The reply should consist of one number, the count of lines below in which the word "sign" appears.
*** MATERIAL FOR THIS TASK ***
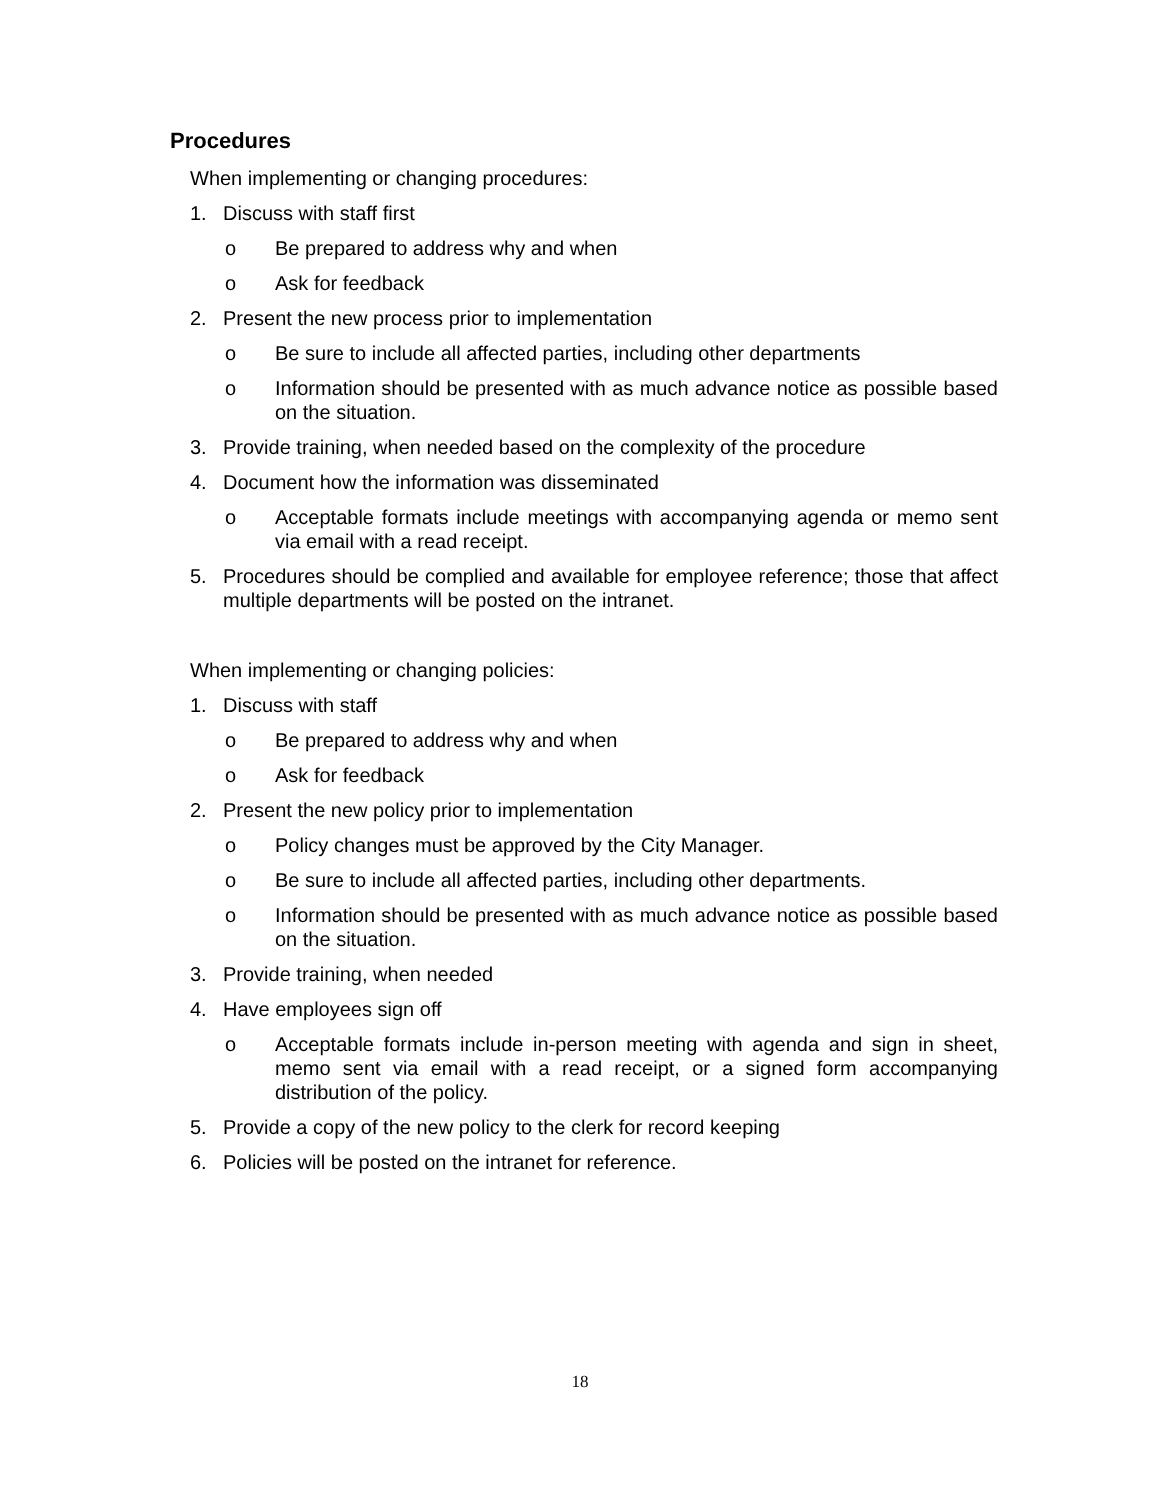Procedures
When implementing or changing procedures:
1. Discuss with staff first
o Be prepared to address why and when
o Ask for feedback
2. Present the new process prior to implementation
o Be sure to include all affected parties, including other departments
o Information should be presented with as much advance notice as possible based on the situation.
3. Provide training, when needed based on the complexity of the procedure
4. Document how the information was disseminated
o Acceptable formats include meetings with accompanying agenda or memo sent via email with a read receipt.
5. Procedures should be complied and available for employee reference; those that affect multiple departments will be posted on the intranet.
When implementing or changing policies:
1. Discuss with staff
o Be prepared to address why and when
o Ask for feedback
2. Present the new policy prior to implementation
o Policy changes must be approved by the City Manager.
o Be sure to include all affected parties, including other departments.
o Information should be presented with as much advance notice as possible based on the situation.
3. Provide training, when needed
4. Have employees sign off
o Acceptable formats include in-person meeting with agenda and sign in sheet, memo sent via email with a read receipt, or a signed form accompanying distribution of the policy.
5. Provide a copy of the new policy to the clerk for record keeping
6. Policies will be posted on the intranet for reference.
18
***
*** MATERIAL FOR THIS TASK ***
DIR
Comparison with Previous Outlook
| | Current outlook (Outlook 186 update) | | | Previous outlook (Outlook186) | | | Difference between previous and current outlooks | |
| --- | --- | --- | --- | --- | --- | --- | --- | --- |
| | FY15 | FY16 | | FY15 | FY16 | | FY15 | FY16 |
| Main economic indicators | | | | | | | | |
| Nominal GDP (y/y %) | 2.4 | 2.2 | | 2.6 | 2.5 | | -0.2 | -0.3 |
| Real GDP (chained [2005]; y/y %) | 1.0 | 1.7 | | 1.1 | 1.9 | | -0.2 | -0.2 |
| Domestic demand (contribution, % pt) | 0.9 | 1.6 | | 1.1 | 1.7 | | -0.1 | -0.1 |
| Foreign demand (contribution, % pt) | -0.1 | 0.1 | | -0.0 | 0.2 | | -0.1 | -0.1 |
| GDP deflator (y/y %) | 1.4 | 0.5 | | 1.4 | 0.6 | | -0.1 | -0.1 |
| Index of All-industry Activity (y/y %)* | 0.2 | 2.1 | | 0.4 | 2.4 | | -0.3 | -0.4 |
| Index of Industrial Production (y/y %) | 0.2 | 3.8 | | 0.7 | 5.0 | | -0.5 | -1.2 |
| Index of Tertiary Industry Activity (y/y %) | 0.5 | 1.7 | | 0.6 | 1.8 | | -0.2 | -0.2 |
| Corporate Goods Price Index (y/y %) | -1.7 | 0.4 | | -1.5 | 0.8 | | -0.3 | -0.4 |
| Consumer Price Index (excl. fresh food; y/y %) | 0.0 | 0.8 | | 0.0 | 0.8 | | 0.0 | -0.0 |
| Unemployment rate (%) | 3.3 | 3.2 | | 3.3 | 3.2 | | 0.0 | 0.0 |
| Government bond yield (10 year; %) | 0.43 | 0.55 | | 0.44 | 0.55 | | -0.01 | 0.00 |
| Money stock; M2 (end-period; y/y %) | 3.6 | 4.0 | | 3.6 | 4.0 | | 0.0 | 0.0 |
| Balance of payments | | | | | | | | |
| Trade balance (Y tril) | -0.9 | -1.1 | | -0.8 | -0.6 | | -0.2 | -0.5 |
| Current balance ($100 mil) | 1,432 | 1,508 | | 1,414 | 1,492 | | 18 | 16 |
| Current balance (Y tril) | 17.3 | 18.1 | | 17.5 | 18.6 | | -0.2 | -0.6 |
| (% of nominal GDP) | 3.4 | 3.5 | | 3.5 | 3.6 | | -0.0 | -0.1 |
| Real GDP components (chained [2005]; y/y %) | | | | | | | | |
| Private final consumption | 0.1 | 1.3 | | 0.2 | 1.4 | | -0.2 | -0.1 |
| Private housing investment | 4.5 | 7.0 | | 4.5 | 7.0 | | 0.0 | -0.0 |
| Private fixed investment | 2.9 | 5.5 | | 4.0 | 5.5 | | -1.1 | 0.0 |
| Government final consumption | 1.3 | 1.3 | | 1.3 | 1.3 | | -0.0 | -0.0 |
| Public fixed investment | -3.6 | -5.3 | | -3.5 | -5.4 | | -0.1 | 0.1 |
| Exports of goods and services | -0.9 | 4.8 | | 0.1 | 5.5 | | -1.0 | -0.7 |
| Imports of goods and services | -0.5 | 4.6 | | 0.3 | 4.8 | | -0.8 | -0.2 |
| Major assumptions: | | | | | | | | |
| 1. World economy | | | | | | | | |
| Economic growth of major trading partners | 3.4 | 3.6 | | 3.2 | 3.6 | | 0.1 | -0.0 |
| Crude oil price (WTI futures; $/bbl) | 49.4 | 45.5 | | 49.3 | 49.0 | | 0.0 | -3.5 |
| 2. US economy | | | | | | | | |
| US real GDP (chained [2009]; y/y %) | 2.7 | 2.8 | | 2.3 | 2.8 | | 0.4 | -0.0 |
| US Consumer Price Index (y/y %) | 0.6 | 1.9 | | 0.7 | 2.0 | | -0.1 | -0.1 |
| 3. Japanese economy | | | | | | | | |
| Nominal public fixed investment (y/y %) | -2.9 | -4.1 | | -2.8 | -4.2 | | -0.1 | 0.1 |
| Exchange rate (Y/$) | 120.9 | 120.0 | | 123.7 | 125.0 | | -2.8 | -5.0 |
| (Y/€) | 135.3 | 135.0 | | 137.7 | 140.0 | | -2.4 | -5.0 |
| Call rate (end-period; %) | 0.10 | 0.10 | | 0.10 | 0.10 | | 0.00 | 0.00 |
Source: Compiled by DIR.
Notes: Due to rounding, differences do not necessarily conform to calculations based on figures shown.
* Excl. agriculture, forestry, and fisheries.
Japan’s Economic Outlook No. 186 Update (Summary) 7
***
*** MATERIAL FOR THIS TASK ***
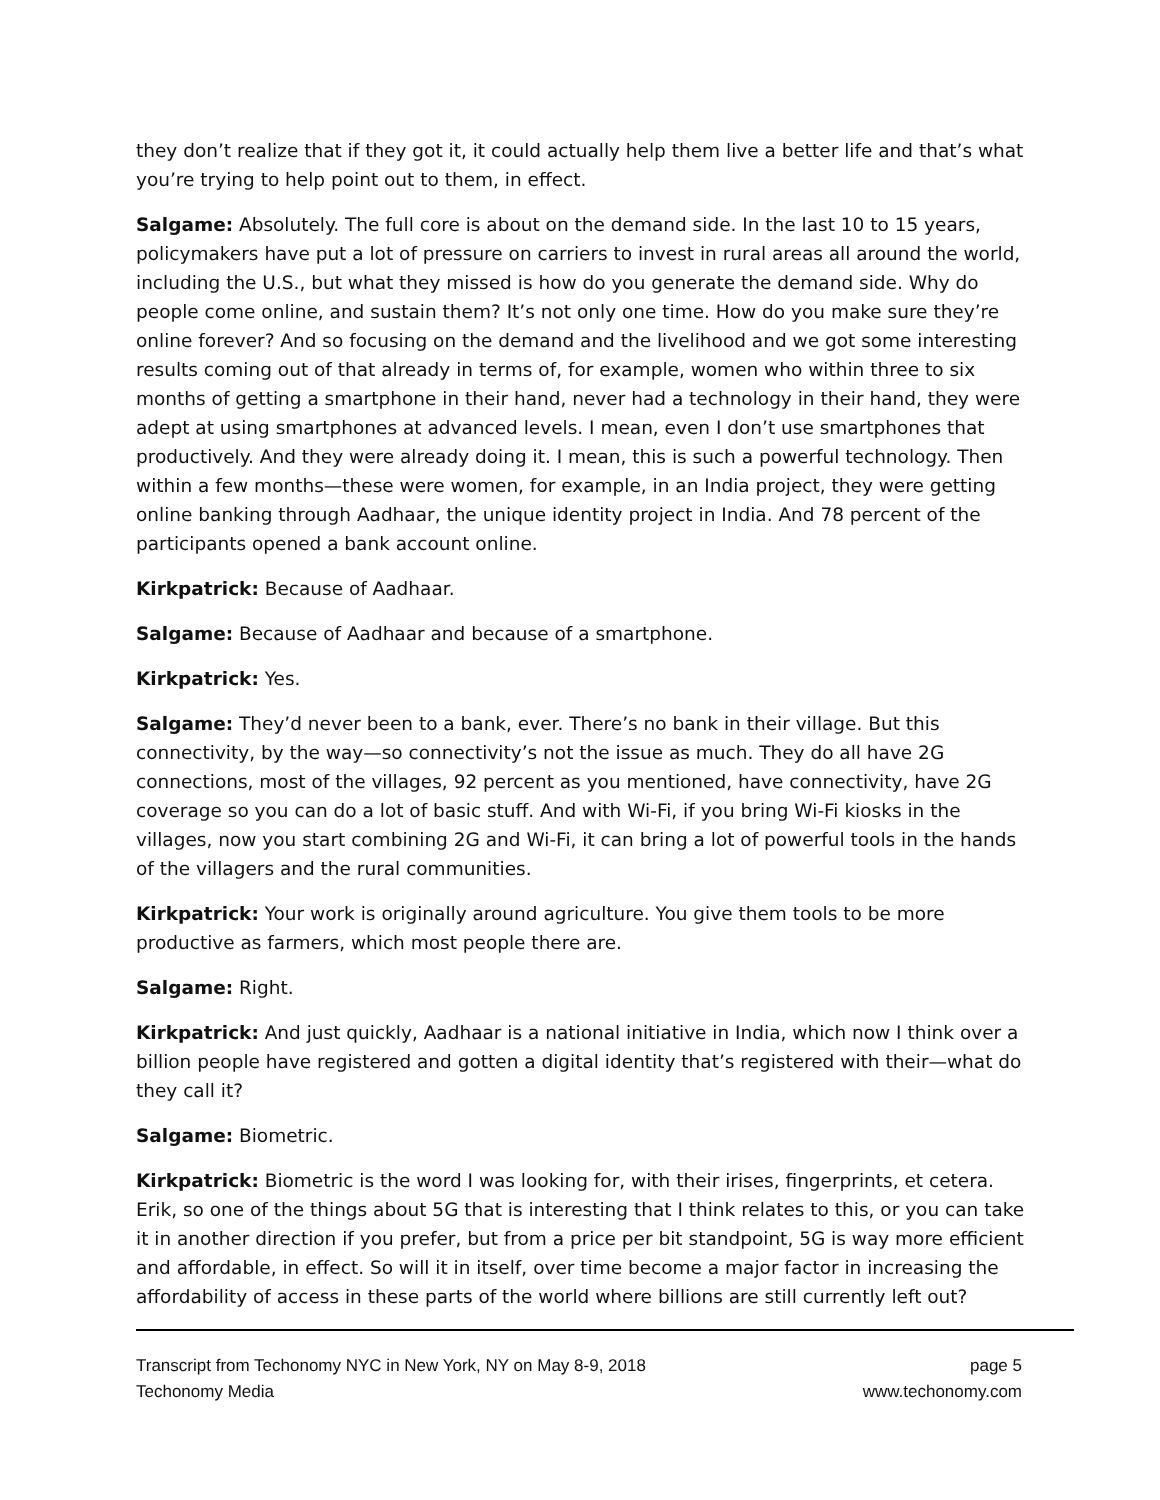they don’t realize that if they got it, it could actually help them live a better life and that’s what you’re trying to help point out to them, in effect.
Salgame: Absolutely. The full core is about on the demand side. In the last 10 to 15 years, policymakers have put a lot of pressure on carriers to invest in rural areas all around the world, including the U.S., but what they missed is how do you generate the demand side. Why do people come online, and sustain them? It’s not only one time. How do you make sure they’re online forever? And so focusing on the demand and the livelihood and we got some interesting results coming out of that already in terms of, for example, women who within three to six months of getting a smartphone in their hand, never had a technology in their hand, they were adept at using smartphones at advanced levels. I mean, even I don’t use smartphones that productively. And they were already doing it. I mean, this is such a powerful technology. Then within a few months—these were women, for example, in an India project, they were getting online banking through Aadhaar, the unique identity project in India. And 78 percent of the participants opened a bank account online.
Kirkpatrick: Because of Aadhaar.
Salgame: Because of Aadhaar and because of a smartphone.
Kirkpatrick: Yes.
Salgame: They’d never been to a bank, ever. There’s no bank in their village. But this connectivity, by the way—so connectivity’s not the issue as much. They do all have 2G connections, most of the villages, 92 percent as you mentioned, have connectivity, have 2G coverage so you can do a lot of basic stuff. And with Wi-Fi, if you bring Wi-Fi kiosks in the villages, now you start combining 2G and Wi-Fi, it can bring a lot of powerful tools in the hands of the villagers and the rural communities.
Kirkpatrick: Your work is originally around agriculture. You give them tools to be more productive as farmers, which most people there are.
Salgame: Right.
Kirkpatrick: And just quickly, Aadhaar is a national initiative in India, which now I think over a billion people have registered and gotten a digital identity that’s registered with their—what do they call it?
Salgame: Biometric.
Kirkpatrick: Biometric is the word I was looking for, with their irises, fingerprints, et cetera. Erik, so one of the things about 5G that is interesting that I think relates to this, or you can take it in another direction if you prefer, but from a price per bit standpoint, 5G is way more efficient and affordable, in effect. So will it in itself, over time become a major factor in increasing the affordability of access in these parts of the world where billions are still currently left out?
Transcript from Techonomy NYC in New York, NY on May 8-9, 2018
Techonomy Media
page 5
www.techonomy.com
***
RESPONSE TO THE TASK |
2